Os recordamos que seguimos sin Gobierno, y que andamos como pollos sin cabeza o como vacas sin cencerro. Por eso el Rey se ha reunido con la presidenta del Congreso para tratar de arreglarlo. La ley dice que tiene que ser así: primero se reúnen ellos dos, estudian el panorama (digo yo que contarán los pollos y la vacas, porque otra cosa…) y ya después el Rey empieza a llamar a los partidos uno por uno, a ver si se han puesto de acuerdo. En plan noticias no pudo estar en la reunión, así que… nos vamos a inventar un diálogo entre los dos para que os hagáis una idea de cómo están las cosas. No es muy periodístico el método, ya lo sabemos, pero es que no hubo manera de colarse.

– Buenos días, Majestad… ¡Huy! ¡No lleva usted ni corona, ni capa ni nada…!

– Soy lo que se dice un Rey moderno, señora presidenta del… ¿Congreso o Senado?

– Del Congreso.

– Eso, eso. Del Congreso.

– ¡No estará usted de guasa, Majestad! Le encuentro despistadillo.

– No mujer. Es que con el comienzo del cole de las niñas, me pilla con lío y echando números, que hay que ver lo caros que salen los libros de texto.

– Vaya, pues espero que tenga un ratito, porque yo venía a hablar de lo de la investidura y la formación de Gobierno.

– Si, que hay que ver lo que dura y dura, la dichosa sesión de investidura.

– Ese era precisamente el título de una información de En plan noticias en la que se explicaba el procedimiento, Majestad.

– ¡Claro! Yo me la leí enterita. Por eso la cito y la enlazo, para que la vuelvan a leer y se entienda lo sucedido.

– Hay que ver qué listo es usted, Majestad.

– ¡Claro! ¡Soy el Rey! ¿Y qué novedades me trae al respecto?

– La cosa va de mal en peor, Majestad. No hay manera de que Pedro y Pablo se pongan de acuerdo.

– ¡Me da usted un disgusto! Con lo que me reía yo con ellos de pequeño… Entonces, ¿no van a poner ya más episodios?

– ¿Episodios de qué, Majestad?

– ¡De qué va a ser! ¡De los Picapiedra! Pedro Picapiedra y Pablo Mármol son dos de los ídolos de mi infancia.

– Me temo, Majestad, que no hablamos de los mismos Pedro y Pablo.

– ¡Ah, calle, calle…! Se refiere usted a Pedro Sánchez y a Pablo Iglesias, ¡claro! Perdone, es que con el jaleo de los libros de texto y eso…

– Anda despistadillo…

– Sí, un poco.

– Pues es que Pedro dice que Pablo le pide mucho, y Pablo dice que Pedro le ofrece poco. Y así llevamos todito el verano.  

– ¿Y qué pasa con los otros?

– A mí me gustó. Pero me dio mucho susto.

– Señora presidenta, me parece que ahora es usted la que está despistadilla. ¿Cómo que le dio susto?

– Sí, Los otros, la peli de Amenábar, con Nicole Kidman.
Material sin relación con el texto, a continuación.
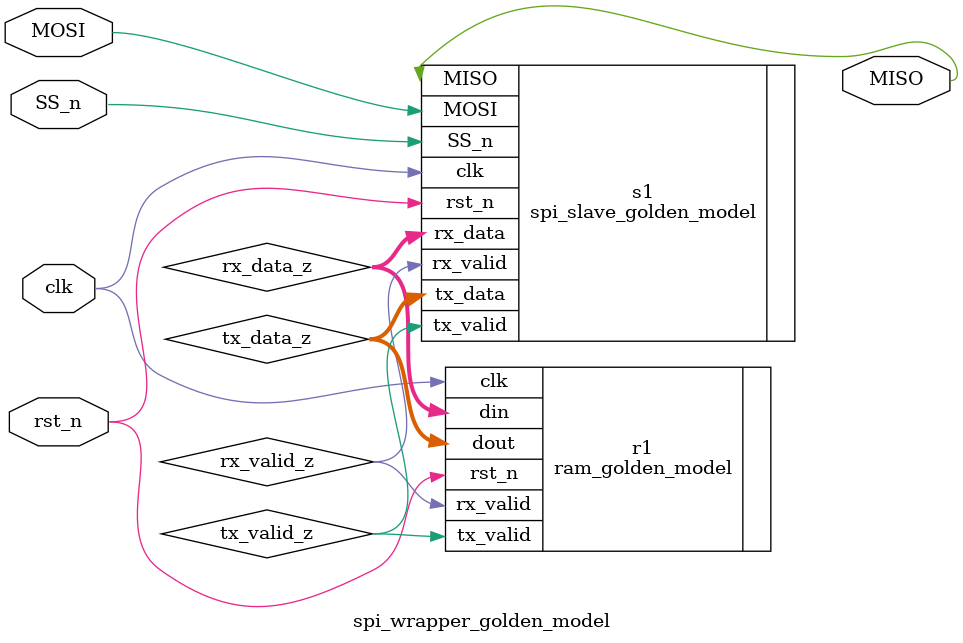
<source format=v>
module spi_wrapper_golden_model(MOSI,MISO,SS_n,clk,rst_n);
input clk,rst_n,MOSI,SS_n;
output MISO;
wire [9:0] rx_data_z;
wire rx_valid_z;
wire [7:0] tx_data_z;
wire tx_valid_z;

//spi_slave s1(MOSI,MISO,SS_n,clk,rst_n,tx_data_z,tx_valid_z,rx_data_z,rx_valid_z);
//ram r1(rx_data_z,rx_valid_z,clk,rst_n,tx_data_z,tx_valid_z);
spi_slave_golden_model s1(.MOSI(MOSI),.MISO(MISO),.SS_n(SS_n),.clk(clk),.rst_n(rst_n),.tx_data(tx_data_z),.tx_valid(tx_valid_z),.rx_data(rx_data_z),.rx_valid(rx_valid_z));
ram_golden_model r1(.din(rx_data_z),.rx_valid(rx_valid_z),.clk(clk),.rst_n(rst_n),.dout(tx_data_z),.tx_valid(tx_valid_z));



endmodule
</source>
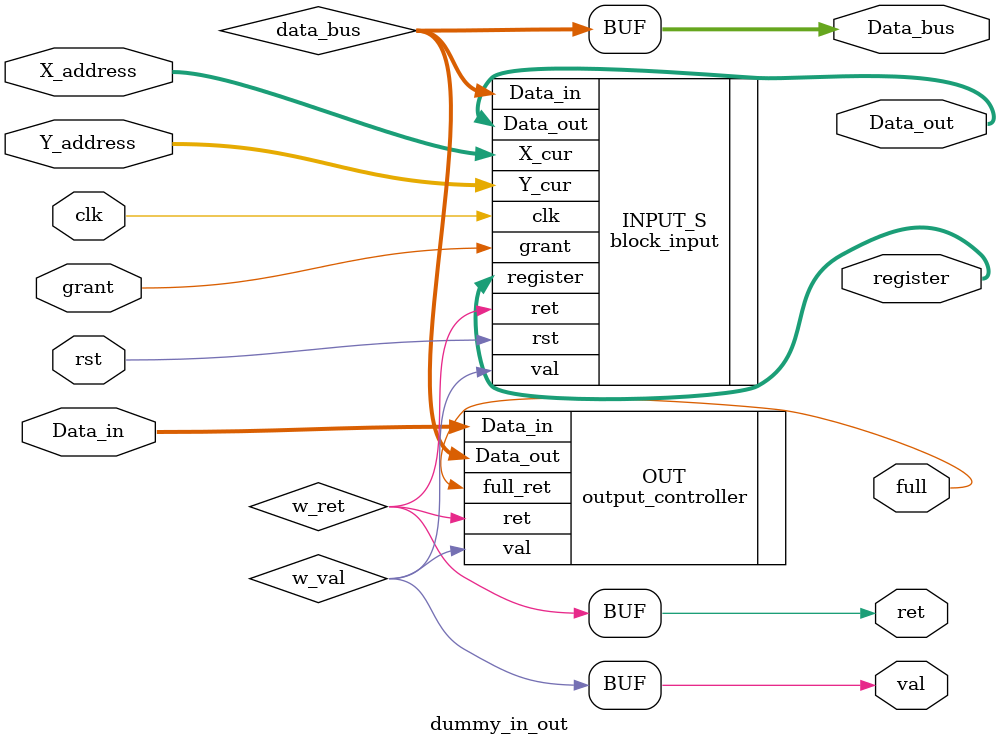
<source format=v>
`timescale 1ns / 1ps
module dummy_in_out
#(	parameter DATA_WIDTH = 8,
	parameter N_ADD = 2,
	parameter N_REGISTER = 3)
(input [N_ADD-1:0] X_address,Y_address,  /*address of router in networt on chip*/
input clk,rst,
input grant,
input [DATA_WIDTH-1:0]Data_in, /*outside*/
output [DATA_WIDTH-1:0]Data_out,
output [DATA_WIDTH-1:0]Data_bus,
output [N_REGISTER-1:0] register,
output full,
output val,ret
    );

wire [DATA_WIDTH-1:0] data_bus;
wire w_val,w_ret;
block_input INPUT_S(.X_cur(X_address),.Y_cur(Y_address),.clk(clk),.rst(rst),
							.Data_in(data_bus),.Data_out(Data_out),.register(register),
							.grant(grant),.val(w_val),.ret(w_ret));

output_controller OUT(.ret(w_ret),.full_ret(full),.val(w_val),
								.Data_in(Data_in),.Data_out(data_bus)
								);
assign val = w_val;
assign ret = w_ret;
assign Data_bus = data_bus;
endmodule

</source>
Yo es que soy muy cagueta.

– Ya, pero yo me refiero a los otros líderes, a Casado, a Rivera, a Abascal

– Ah, esos… Esos están a verlas venir. Casado ha inventado una cosa que se llama España Suma para conseguir apoyos, pero me parece que en vez de sumar, resta.

– ¿Y no hay un gallego por ahí que ha propuesto algo distinto?

– Sí, el presidente de Galicia, que dice que no estaría mal una coalición entre PSOE y PP. Pero me parece que lo quieren arrojar al mar, al pobre.

– Entonces, ¿vamos pensando en elecciones otra vez para noviembre?

– Eso parece. Lo que ya no sé es si servirán para algo. ¿No ha visto lo que dice el CIS?

– Creo que ahora se confunde usted de siglo, de Rey y de vasallo. El Cid era de la Edad Media.

– No, si digo el CIS, el Centro de Investigaciones Sociológicas, los que hacen la encuestas. Dicen que todo va a seguir más o menos igual si votamos otra vez.

– Bueno, usted trate de convencérmelos a todos para que pacten y haya Investidura, y les dice que a partir del lunes vayan viniendo por aquí.

– Vale Majestad, no se preocupe, ya yo me encargo. ¿Sobre qué hora les digo que vengan?

– Dígales que me llamen antes, que yo tengo lío y tendré que salir.

– ¡Ah, claro! Las obligaciones de Estado, que le tendrán muy ocupado supongo, ¿no?: promulgación de leyes, expedición de decretos, acreditación de cuerpo diplomático, visitas de Estado… ¡Qué lío!

– Sí, bueno, ya sabe, presidenta… ¡Y los libros de texto!